» **Provided passage**
It is piety and devotion that principally distinguishes a family of Christians from a but of heathens. Others eat, and drink, and converse together; but Christians worship, and praise, and serve God together, through the mediation of his Son Jesus Christ.

And God blesses such devout families with peculiar blessings. These are the proper means to promote religion and virtue in the several members of the family; and thus they will come to make conscience of their relative and social duties. The just sense of religion will make children respectful and obedient to parents, for the Lord's sake, and will constrain servants to be diligent, faithful, and submissive, to their masters on earth, for the fear of their Master in heaven. And for the same reason will the superiours in such a family be kind, affable, and gentle, towards their inferiours; and thus will the whole family become peaceable, loving, and contented; for the spirit of supplication introduces the spirit of wisdom, holiness, and peace. And withal, they take the true measures to have their lawful undertakings and outward enjoyments both blessed and sanctified.

Thus will a religious family appear honourable to all men, especially to all virtuous and pious people, who cannot but rejoice to behold their pious order, and their Christian fellowship and deportment, and will, with admiration, call them blessed, and affirm, that God is among them of a truth.

But, on the contrary, where the government of a family is not given to God by piety and devotion, it falls of course to the devil, according to the measure of its impiety; which will be apt to advance apace, from the want of a serious acknowledgment of God, and devout application to him; and thus will such a family be apt to grow disso lute, and to abound in vice, discord, and disorder, and to be exposed to many troubles and calamities.

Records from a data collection
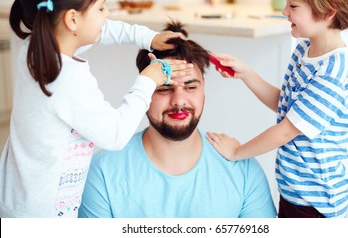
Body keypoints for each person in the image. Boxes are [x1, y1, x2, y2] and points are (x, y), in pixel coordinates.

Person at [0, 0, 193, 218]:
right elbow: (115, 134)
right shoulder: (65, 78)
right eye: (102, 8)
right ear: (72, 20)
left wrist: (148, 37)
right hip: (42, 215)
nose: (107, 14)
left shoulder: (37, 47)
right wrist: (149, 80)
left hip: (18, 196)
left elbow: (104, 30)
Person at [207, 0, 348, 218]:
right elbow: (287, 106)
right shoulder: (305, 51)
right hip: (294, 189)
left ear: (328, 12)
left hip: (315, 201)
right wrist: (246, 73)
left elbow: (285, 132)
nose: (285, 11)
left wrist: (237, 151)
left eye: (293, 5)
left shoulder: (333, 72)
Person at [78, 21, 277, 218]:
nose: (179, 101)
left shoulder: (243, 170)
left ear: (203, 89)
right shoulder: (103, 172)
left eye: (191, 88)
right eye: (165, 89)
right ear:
==
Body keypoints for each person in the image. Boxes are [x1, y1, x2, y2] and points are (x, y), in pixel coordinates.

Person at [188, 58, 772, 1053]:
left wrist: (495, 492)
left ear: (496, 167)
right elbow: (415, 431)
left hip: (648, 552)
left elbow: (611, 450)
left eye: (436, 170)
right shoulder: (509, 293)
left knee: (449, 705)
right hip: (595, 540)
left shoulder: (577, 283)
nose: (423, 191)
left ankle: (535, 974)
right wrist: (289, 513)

» **Activity list**
A - Summarize the passage on family devotion in two sentences.
B - Pick up the passage on family devotion after its last sentence and continue it in the same style.
None of the entries are needed for this work.

» **Written responses**
A - Piety and devotion distinguish a Christian family, and God blesses such a family: religion makes children obedient, servants faithful and superiors gentle, so the whole household becomes peaceable, loving and contented and appears honorable to pious people. A family not governed by devotion falls to the devil and tends to grow dissolute, full of vice, discord and disorder, and exposed to troubles and calamities.

B -
But I would not here be understood to sum up the whole matter of family

religion in daily prayer: there ought also to be frequent reading of God's holy word in a serious and attentive manner, with the use of some plain, approved exposition of it, for the benefit of the more ignorant, when time best admits of it. There ought, likewise, to be an industrious recollection of sermons, in which they may mutually assist each other. They ought to praise God in psalms and hymns together, where they are capable of performing it with decency and convenience. The children and servants ought to be duly catechised. There ought to be a peculiar regard to the Lord's day, in which the master of the family is required, by the express law of God, to look to all within his gates, whether domesticks or strangers, as in the fourth commandment. And there ought to be a just discouragement of vice, and countenance of virtue.

These things are of the greatest importance; for hereby many a person may be brought to a serious sense of religion, even in the defect of more publick ministrations; and may thus also be preserved from the most flagrant contagion of publick debaucheries, and under the most violent rage of publick persecution. And hereby may many a good minister be trained up for the service of the church of God, as we find in the case of Timothy, mentioned by St. Paul, 2 Tim. i. 5. and iii. 15. where the private instructions of a pious mother and grandmother, served to bring up a very good bishop for the church of Christ.

Yea, there cannot be a more effectual means taken to make a nation virtuous and prosperous, than by introducing Christian discipline and devotion into families. Could we bring this to prevail universally among us, in a serious and becoming manner, it would happily introduce that blessed change which has been long desired, and with great cost, pains, and peril, endeavoured by many pious persons among us; I mean, a national reformation, which is the greatest of earthly blessings.